Which brings me to someone who should absolutely not be in trouble – Jason Castro. Whew Lawd! Were I really the genteel lady from the South my ancestors have prided themselves to be, I might actually have been overcome with the vapors. You know, I rather crudely suggested that Castro might be a friend of Dorothy (if you don’t know, don’t bother) because he sang a song straight out of the San Francisco gay men’s chorus’ playbook. By golly though, that hot little piece of Columbian coca came out stroking a ukalele? A what? Well, let me just get real personal right here…I’ve done watched this performance like 6 times. ’nuff said!!

Except enough is never enough, so apparently I need to talk about the other little frauds who trotted out their bits and pieces and made an effort to inspire. Ms Cook…what can I say.
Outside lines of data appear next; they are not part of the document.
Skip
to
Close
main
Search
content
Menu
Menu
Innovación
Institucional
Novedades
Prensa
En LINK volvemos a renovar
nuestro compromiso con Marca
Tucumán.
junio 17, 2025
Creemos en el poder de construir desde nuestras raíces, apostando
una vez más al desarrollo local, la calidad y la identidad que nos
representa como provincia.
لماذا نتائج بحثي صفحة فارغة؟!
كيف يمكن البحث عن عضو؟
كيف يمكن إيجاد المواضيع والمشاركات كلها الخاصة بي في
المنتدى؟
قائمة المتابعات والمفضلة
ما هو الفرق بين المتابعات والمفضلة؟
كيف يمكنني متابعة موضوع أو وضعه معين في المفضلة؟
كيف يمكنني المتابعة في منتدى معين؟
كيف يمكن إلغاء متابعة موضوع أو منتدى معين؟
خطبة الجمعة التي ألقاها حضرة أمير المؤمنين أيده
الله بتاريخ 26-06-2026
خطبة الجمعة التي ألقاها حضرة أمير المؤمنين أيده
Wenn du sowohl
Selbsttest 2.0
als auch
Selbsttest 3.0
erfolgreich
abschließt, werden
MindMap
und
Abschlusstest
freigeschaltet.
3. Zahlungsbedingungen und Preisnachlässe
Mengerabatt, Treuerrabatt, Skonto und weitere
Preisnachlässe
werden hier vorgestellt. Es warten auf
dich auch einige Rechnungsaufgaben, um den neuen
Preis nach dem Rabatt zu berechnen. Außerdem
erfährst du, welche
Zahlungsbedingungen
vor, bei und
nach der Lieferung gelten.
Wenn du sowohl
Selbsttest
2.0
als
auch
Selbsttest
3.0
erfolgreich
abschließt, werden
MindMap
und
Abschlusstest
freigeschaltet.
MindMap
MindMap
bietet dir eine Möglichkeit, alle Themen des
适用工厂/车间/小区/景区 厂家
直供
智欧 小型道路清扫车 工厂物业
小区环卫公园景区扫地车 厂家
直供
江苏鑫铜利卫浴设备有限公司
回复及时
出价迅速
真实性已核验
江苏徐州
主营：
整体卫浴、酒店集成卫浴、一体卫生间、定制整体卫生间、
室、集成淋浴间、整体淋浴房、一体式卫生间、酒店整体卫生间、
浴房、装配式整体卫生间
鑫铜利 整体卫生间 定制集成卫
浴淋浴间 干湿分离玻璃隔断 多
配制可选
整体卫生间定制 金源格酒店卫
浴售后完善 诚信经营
Well, I’ll tell ya…she should be given a reprieve from the bottom 3…just for this week! She was good…not great…but good! The other Cook in the competion though was not so great! Simon was dead on…pompous! Left me cold!!

Another performance that left me cold was Carly Smithson. Could she be making her second appearance in the bottom three? Methinks so! Which brings me to elfin boy David. Simon was right, brilliant choice of song! I absolutely love Robbie Williams and wish his stuff was more popular this side of the pond. Perhaps the best pop song out there. Elfin boy, the good Farmacist’s love not withstanding, did not do it justice. Nothing to see here ya’ll, nothing to see.

Now ya’ll, I’d seriously like to be in bed right at this moment. Except that I’m not! I’m here trying to give all you loveable devotee’s something to think about as you do your voting. Let me just say it right here…vote that damn Brooke White and her fake ass tears (after every bad performance) right off the stage. That blond bubble-headed bimbette needs to take her pompom’s, pack up her fine ass huzband, and hightail it back to the desert where she overflowed from. You’ve got a friend my ass! Once again she pulled out the fake crocodile tears as soon as the judges were the teenceeweenceest negative. That lower lip. That cocked head. That insufferable, goody-two-shoes, act makes me want to vomit. I can’t stand her! Oh lord stop me now before I have a full on coronary! Be. Gone. “Pleasant walk in the park” my aunt fanny!

Now vote dammit and get it right…send peroxided and weaved out babbling Brooke right on home! I approved this message!